> _Brief_
State how many lines in the entries below contain the string "Image", matching case exactly, and give only that number.

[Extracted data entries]

★ ★ ★ ★

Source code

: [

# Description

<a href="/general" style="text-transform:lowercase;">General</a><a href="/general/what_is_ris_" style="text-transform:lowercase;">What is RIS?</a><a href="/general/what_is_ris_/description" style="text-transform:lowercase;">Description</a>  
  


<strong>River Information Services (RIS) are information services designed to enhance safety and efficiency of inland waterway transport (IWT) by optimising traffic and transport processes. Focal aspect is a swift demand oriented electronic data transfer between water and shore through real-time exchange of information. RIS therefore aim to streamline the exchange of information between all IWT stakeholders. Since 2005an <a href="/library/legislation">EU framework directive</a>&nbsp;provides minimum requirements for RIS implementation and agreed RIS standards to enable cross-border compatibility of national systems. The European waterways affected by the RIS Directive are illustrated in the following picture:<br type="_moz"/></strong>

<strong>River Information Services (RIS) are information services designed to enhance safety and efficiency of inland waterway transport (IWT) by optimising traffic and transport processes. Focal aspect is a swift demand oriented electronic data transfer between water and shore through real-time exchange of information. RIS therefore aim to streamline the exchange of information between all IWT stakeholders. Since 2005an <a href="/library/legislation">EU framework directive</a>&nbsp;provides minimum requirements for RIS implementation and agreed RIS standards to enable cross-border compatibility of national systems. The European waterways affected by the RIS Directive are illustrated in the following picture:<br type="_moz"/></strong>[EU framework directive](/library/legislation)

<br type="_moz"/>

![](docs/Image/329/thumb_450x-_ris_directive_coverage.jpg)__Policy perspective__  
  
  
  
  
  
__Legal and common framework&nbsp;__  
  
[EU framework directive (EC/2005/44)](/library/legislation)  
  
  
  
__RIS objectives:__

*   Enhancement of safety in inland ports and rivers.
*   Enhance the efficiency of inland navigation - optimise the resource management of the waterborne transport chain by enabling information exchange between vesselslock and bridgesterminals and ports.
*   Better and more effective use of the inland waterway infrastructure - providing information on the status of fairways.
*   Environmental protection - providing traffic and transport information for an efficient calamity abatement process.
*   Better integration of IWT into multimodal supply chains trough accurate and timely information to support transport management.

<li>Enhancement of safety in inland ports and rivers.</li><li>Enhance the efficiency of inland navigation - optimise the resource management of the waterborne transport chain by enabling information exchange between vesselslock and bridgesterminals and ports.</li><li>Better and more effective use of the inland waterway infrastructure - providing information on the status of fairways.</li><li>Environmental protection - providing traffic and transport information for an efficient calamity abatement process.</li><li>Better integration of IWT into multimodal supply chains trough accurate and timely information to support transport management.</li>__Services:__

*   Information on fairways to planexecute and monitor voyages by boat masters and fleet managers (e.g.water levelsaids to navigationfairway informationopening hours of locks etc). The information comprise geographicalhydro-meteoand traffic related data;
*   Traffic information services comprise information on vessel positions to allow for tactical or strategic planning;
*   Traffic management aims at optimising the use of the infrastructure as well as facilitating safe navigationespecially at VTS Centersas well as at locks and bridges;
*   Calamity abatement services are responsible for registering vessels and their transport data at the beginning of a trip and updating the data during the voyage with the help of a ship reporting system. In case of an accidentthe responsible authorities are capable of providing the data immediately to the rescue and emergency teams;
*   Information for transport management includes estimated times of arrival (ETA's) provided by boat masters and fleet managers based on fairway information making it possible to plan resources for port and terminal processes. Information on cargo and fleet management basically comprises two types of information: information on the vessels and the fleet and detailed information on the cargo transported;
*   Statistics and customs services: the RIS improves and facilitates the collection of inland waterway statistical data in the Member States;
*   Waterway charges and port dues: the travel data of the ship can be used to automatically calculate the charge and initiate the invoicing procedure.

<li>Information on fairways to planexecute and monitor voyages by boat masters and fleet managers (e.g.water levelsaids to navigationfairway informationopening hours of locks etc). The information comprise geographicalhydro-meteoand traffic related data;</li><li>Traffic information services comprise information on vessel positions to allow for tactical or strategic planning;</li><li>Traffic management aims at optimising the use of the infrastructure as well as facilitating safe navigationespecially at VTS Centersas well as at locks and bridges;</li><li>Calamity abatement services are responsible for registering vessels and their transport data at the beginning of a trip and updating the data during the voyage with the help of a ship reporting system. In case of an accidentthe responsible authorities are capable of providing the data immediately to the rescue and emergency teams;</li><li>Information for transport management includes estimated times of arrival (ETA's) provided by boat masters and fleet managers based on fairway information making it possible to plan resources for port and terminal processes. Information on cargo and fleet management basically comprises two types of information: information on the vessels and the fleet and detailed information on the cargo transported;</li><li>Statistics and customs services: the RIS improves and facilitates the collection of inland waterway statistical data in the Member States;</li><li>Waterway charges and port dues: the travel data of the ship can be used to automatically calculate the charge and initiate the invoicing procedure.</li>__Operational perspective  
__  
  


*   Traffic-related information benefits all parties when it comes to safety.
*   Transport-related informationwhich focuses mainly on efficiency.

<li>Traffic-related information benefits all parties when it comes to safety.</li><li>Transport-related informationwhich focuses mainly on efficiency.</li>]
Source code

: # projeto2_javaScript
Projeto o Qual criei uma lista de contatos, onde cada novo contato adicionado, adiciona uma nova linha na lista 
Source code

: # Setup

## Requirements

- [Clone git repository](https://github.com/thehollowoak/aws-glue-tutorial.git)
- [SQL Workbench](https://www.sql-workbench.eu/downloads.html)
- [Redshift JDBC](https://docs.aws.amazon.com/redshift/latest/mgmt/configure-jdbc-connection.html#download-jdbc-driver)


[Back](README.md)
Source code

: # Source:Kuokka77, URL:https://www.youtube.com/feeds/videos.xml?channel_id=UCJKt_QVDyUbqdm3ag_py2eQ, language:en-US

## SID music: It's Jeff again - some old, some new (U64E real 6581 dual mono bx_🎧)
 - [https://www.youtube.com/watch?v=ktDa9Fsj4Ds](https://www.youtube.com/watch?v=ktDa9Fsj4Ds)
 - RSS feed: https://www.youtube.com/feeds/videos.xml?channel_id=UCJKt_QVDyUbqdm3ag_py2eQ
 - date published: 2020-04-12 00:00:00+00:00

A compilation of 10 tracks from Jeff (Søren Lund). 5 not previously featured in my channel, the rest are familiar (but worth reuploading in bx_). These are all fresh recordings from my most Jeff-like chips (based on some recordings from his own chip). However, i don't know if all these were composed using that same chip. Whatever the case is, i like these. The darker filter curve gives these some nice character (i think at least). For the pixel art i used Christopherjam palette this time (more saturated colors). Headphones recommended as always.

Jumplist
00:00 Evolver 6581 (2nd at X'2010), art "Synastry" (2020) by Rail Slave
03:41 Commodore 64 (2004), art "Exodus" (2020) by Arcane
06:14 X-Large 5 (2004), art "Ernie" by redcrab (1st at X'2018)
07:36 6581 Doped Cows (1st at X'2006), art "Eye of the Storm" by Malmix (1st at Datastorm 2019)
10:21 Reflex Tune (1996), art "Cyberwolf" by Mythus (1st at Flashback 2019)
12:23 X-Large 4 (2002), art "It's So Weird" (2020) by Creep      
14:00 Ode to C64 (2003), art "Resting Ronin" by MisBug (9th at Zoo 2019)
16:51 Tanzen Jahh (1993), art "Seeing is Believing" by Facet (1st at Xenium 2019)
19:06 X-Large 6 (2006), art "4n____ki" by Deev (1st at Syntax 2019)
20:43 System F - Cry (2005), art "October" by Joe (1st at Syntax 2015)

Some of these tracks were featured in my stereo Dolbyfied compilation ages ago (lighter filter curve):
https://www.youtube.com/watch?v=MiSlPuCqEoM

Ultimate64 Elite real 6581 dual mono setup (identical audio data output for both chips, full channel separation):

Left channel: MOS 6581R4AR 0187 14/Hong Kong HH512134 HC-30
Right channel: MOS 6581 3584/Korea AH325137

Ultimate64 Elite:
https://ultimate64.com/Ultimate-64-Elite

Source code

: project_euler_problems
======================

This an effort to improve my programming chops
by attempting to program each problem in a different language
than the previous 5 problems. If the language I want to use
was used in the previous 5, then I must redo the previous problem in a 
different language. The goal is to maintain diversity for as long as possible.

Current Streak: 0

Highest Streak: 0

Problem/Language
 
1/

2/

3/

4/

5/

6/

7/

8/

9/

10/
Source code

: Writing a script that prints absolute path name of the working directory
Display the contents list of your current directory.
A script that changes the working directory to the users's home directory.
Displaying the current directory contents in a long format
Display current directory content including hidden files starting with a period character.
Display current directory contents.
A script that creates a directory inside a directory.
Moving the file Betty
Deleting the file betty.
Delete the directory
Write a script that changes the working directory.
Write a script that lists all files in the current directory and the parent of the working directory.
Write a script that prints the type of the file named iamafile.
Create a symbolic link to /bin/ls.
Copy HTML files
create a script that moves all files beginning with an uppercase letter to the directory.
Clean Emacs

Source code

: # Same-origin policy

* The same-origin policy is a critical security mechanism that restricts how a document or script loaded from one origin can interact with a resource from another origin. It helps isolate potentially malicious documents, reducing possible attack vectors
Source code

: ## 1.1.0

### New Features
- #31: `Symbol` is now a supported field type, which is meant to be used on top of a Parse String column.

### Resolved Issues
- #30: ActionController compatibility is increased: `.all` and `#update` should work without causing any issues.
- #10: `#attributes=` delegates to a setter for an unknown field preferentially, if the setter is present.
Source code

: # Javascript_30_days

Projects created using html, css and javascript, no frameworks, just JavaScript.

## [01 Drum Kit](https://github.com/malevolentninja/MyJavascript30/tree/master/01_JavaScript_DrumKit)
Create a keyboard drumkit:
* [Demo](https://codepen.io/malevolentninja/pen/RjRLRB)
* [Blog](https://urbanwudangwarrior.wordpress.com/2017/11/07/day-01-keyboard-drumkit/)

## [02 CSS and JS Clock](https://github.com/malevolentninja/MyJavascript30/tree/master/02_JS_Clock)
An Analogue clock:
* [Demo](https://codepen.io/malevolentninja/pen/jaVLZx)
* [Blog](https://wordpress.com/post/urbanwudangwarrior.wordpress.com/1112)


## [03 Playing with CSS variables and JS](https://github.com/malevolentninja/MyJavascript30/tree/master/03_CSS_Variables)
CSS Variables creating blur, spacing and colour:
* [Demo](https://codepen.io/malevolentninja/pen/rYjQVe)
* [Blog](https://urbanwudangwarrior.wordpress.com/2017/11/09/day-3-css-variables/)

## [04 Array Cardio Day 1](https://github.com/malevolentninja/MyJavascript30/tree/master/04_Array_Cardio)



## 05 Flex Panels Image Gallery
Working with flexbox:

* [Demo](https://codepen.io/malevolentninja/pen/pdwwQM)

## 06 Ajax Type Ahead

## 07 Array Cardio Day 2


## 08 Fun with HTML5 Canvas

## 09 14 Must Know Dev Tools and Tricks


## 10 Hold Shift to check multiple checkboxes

★ ★ ★ ★

> _Answer space_
2